START Dataset records

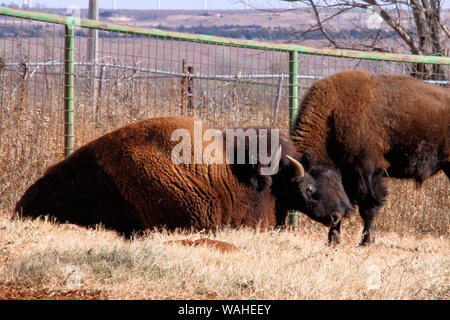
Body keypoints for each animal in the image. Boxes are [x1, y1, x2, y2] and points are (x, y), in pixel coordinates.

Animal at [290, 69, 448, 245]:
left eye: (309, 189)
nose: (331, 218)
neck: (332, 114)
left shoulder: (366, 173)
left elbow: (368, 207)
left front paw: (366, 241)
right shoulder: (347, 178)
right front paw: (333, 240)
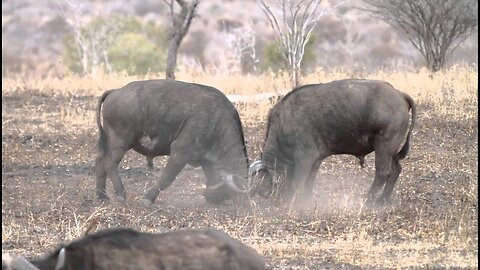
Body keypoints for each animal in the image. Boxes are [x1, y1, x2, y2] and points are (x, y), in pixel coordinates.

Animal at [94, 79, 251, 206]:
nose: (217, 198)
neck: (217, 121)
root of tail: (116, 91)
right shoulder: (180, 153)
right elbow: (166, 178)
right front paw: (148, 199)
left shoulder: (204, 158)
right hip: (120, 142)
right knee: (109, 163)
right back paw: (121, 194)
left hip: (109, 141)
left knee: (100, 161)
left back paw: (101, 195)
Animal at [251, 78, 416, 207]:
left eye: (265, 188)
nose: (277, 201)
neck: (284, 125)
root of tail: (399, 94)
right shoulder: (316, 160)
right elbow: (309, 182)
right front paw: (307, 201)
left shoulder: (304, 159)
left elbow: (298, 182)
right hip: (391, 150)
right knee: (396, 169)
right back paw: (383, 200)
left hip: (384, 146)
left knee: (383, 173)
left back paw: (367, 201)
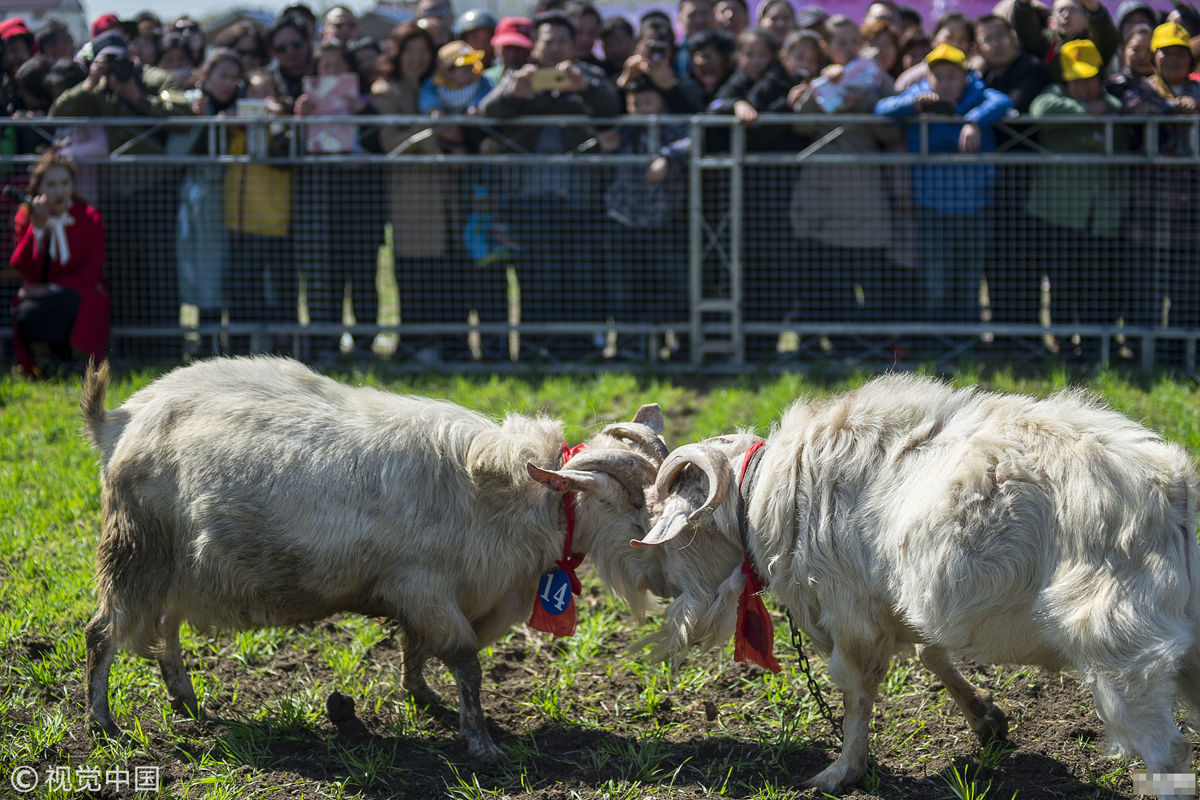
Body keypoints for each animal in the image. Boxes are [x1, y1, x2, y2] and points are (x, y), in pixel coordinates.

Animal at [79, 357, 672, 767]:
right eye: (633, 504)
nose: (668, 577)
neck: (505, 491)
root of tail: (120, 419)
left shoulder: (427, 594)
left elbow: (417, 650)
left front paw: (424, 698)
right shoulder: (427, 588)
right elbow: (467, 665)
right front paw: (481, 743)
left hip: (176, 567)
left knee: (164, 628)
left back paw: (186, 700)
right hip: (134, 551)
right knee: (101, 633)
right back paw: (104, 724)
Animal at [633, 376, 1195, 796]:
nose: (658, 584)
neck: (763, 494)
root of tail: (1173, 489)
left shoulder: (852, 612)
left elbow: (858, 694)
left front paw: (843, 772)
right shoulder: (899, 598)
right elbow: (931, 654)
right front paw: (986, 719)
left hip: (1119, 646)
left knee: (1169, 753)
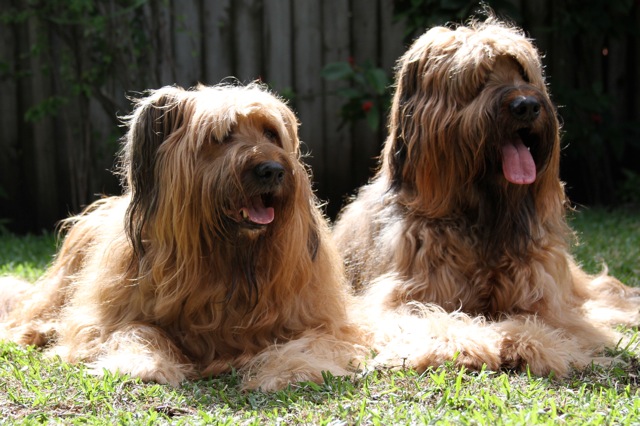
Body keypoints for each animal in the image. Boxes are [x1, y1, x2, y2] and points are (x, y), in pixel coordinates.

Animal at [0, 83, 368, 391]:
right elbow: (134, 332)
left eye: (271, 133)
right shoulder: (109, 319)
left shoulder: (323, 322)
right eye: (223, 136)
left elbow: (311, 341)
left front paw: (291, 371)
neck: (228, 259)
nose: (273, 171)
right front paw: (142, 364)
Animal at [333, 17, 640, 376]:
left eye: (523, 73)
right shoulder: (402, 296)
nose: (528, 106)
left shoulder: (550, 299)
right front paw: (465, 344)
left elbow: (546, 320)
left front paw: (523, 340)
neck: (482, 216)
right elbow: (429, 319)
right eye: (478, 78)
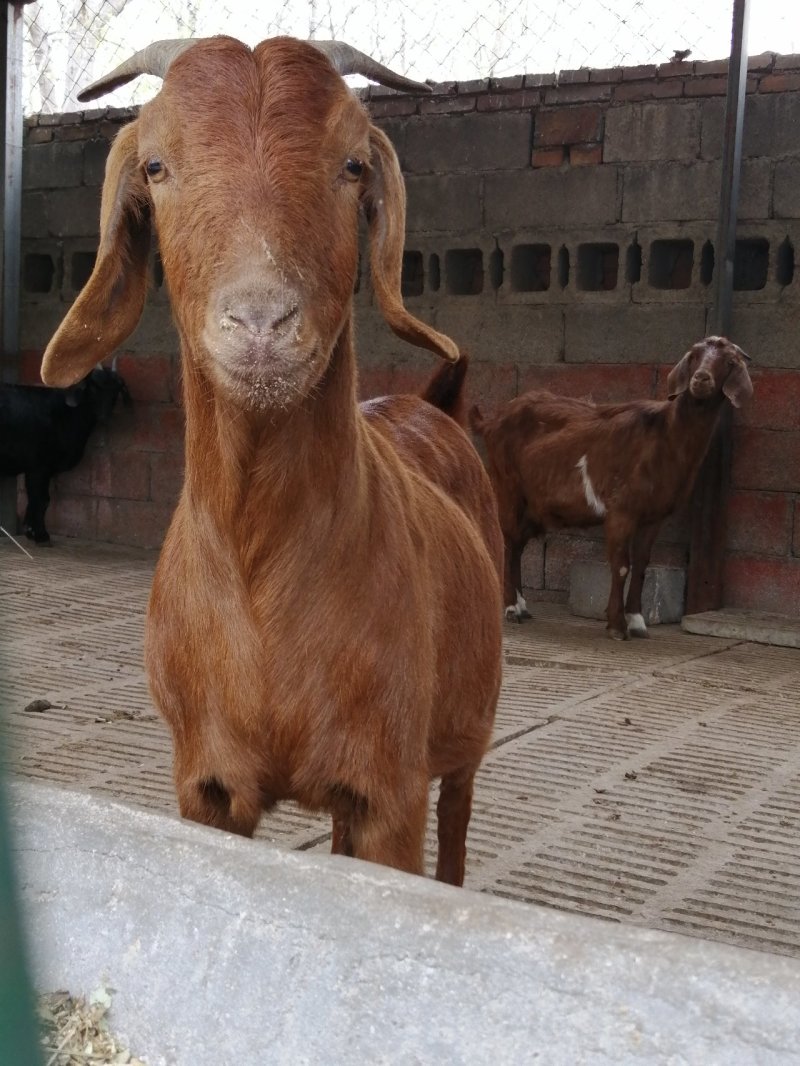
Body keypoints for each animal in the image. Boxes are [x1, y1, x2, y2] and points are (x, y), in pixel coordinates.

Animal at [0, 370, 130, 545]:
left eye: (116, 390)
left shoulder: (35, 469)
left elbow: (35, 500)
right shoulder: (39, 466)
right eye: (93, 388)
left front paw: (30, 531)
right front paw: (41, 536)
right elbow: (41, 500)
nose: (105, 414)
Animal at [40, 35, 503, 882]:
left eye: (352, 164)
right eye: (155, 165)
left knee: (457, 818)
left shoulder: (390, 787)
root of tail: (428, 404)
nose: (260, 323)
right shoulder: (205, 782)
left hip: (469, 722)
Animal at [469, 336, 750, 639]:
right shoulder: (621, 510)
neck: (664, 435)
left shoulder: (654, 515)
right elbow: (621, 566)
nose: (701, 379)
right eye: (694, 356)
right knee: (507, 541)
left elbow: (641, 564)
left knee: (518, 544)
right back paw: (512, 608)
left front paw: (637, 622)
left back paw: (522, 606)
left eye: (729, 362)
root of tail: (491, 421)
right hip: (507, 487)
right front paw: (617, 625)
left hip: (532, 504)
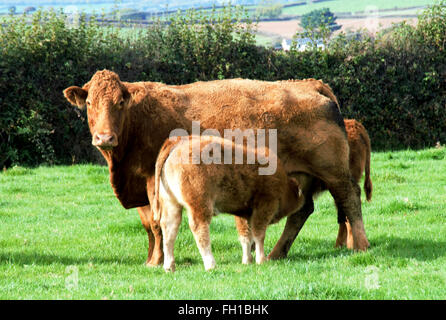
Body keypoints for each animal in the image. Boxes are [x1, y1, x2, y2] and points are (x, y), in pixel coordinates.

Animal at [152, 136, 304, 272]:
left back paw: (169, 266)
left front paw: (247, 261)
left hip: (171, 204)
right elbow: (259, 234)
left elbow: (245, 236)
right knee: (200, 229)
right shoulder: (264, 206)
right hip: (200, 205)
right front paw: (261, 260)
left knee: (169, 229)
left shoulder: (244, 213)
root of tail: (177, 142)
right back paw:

END Dataset records

§ Goal of the exercise:
Leave out the pictures, and retype exactly the lines from the one containing "right hip: (507, 487)" through the last line of the data above, no more and no less.

§ Task output:
right hip: (507, 487)
right front paw: (617, 625)
left hip: (532, 504)
Body keypoints for each animal in the image. Boxes are [x1, y1, x2, y2] and points are (x, y), in pixel coordinates.

Animal at [152, 136, 304, 272]:
left back paw: (169, 266)
left front paw: (247, 261)
left hip: (171, 204)
right elbow: (259, 234)
left elbow: (245, 236)
right knee: (200, 229)
right shoulder: (264, 206)
right hip: (200, 205)
right front paw: (261, 260)
left knee: (169, 229)
left shoulder: (244, 213)
root of tail: (177, 142)
right back paw:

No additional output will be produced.